(Reprinted with permission from a social media post of Jamie Smith)

by Jamie Smith

There will be a planning and zoning meeting at Loveland City Hall Wednesday, May 4th at 7 PM, with a demonstration beforehand at 6 PM to rally against the petition Drees is submitting for an (SPD) proposal.

Jamie’s family is often on the Grailville Farm. “My dogs have their absolute biggest smiles here, as do my kids and I.”

The granting of an SPD would allow them to build over 200 homes on the land that was annexed originally for “low-density housing.” This neighborhood of about 206 homes would sit on the south side of the old Grailville property, between Saint Columban Church and the north side of Grailville (their current offices).

The building of yet another non-distinct neighborhood in Loveland would destroy several historically rich and architecturally beautiful buildings that hold much significance in the hearts of many Loveland residents. Even a stranger passing by, with no knowledge of the importance of the work that was done there, is struck at the beauty of the place.

The women (and men) who started the mission here at Grailville were so dedicated to the righteousness of its cause that many of its early devotees are buried on-site, in the loveliest little cemetery on the north side of O’Bannonville Road.

Some of the reasons I feel very strongly against the actions aimed at adding yet another subdivision to our previously rolling river valley and forested areas are as follows:

1. It is my favorite place in Loveland, exactly as it is, in its natural state.
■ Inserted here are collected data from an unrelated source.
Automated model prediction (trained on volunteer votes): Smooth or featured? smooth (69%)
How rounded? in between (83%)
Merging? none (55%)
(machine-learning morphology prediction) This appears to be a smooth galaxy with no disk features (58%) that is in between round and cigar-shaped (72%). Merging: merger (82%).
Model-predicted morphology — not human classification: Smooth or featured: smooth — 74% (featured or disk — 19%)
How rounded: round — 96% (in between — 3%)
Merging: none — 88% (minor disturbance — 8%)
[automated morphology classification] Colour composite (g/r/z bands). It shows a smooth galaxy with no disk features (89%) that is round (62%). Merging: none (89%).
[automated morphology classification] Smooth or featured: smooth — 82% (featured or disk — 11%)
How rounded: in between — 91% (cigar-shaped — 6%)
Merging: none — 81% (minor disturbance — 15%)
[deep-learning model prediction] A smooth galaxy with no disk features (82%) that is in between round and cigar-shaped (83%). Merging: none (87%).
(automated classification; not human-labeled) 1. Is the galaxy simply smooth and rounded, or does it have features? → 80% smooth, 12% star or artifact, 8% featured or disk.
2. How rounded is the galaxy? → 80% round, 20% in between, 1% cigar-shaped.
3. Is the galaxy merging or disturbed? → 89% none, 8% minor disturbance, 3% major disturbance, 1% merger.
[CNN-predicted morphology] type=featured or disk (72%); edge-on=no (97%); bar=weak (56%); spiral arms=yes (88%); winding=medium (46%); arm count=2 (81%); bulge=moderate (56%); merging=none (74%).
My dogs have their absolute biggest smiles here, as do my kids and I.

2. I and my children have gained much peace and happiness from our exposure to the blessings of the land, water, and sky at Grailville. We have shared this joy with others. This land has kept us healthy physically and mentally. I can feel instant decompression upon starting my explorations there.

3. The place has a beautiful historical significance. You can explore the beginnings of the good that has been done on this land starting with this LINK. The historical films created, however, don’t even begin to touch on the good work that was done up until current times.

4. Not only have many historic buildings of Loveland been destroyed that are tragically gone FOREVER, but the greenspace in Loveland is rapidly disappearing, to the point that Grailville is the “last of the Mohicans.” Losing the large stretch of greenspace that connects fields to the “wilderness” on the north side would have a hugely detrimental impact on local wildlife, as well as on the human beings that regularly seek solace in the fields and woods of its paths.


“I and my children have gained much peace and happiness from our exposure to the blessings of the land, water, and sky at Grailville.”


7. Absolutely zero benefits to Loveland residents, only more destruction, construction, and overcrowding of our streets….adding to issues of congestion instead of working on solutions.

8. Once this land is developed, the sanctity and purity of the place will be lost forever. We are Loveland, and beginning to look like Liberty Township, a “run-on sentence of subdivisions.” We are a town rich in farming and RR history. Let’s not erase YET ANOTHER part of our heritage. There is enough history at Grailville to erect a small museum to the humanitarian work and personal development that was achieved there and carried throughout other communities in the hearts of members of the Grail.

9. The land is certified organic, which is no small feat.

10. About 10 million reasons this ties into the bigger picture of the environmental crisis: urban sprawl (in turn, increasing urban blight), loss of greenspaces for migratory species, the immediate destruction of the habitat for countless plant and animal species, loss of biodiversity, etc., etc., etc.

11. The thought of losing this place and the PEACE IT HAS BROUGHT MY FAMILY, and having to deal with the congestion of another subdivision literally breaks my heart….and I am not alone.

Come show your solidarity. Let’s not let an out-of-state developer take what’s left of who we are! These historic places, YES EVEN OPEN PLACES, FARMS….this is what Loveland was, and part of it always should be! We need to retain a connection to what draws people to love this land.

Jamie Smith lives on Cedar Drive in one of the oldest homes in Loveland – in the historic neighborhood between St. Columban Church and McCoy Park.